Rogue SF Sysadmin Contests Charges

The arraignment of Terry Childs, the rogue system administrator for San Francisco who gained notoriety after locking officials out of the city’s fiber-optic wide area network (WAN) last year, has been postponed while lawyers work out what he’s actually charged with.

Judge Charles Haines granted a request from Childs’ lawyer, Richard Shikman, to delay entering a plea and setting a trial date during a hearing in San Francisco Superior Court yesterday.

Shikman plans to file a legal challenge to some of the language used in the charges brought against his client because the wording is too vague.

His next hearing will be February 11, Erica Terry Derryck, deputy communications director of San Francisco District Attorney Kamala D. Harris’s office, told Internetnews.com.

“He’ll be back in court then for pretrial motions, and then a trial date might potentially be set,” she added.

Childs’ lawyer, Shikman, had not responded to calls by press time.

Childs, who remains in county jail on $5 million dollars’ bail, is facing four felony charges.

They include tampering with the City and County of San Francisco’s FiberWAN network system in such a way as to deny other authorized administrators access to the network and to set up devices to gain unauthorized access to the system; and causing losses in excess of $200,000 as a result of the alleged computer network tampering, according to a press release from the San Francisco District Attorney’s office.

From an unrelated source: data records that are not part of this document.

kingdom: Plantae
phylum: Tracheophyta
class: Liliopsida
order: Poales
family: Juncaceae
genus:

Childs had taken over the fiber optic network and refused to provide access passwords to his supervisors when asked to do so following a security audit and an investigation.

He only handed over the passwords when the city’s mayor, Gavin Newsom, visited him in jail a week after his arrest in July. Security experts said the lack of oversight that enabled
Childs’ exploits would have earned San Francisco a federal investigation if it had been a public corporation.

Since Childs’ arrest, San Francisco has spent more than $1 million on revamping its network and beefing up security, and has made changes in its IT department. “We’ve realigned our staff as to who has access to the network, and we’ve got the LAN (local area network) and WAN people working together,” Ron Vinson, the deputy director and director of media at the San Francisco Department of Telecommunications and Information Services (DTIS), where Childs had worked, told InternetNews.com.

However, Vinson denied reports that there have been departmental firings in the wake of the Childs incident. “There are no issues from the HR (human
resources) perspective as relating to Mr. Childs,” he said.

The post of Chief Administrative Officer, which Vinson held in addition to his job as deputy director, has also been scrapped and the administrative duties, covering human resources, finance and budgets, have been handed off.

San Francisco’s DTIS now has processes in place to ensure that no one person can have all the passwords to any system or network. It was the lack of these processes that let Childs take over the WAN.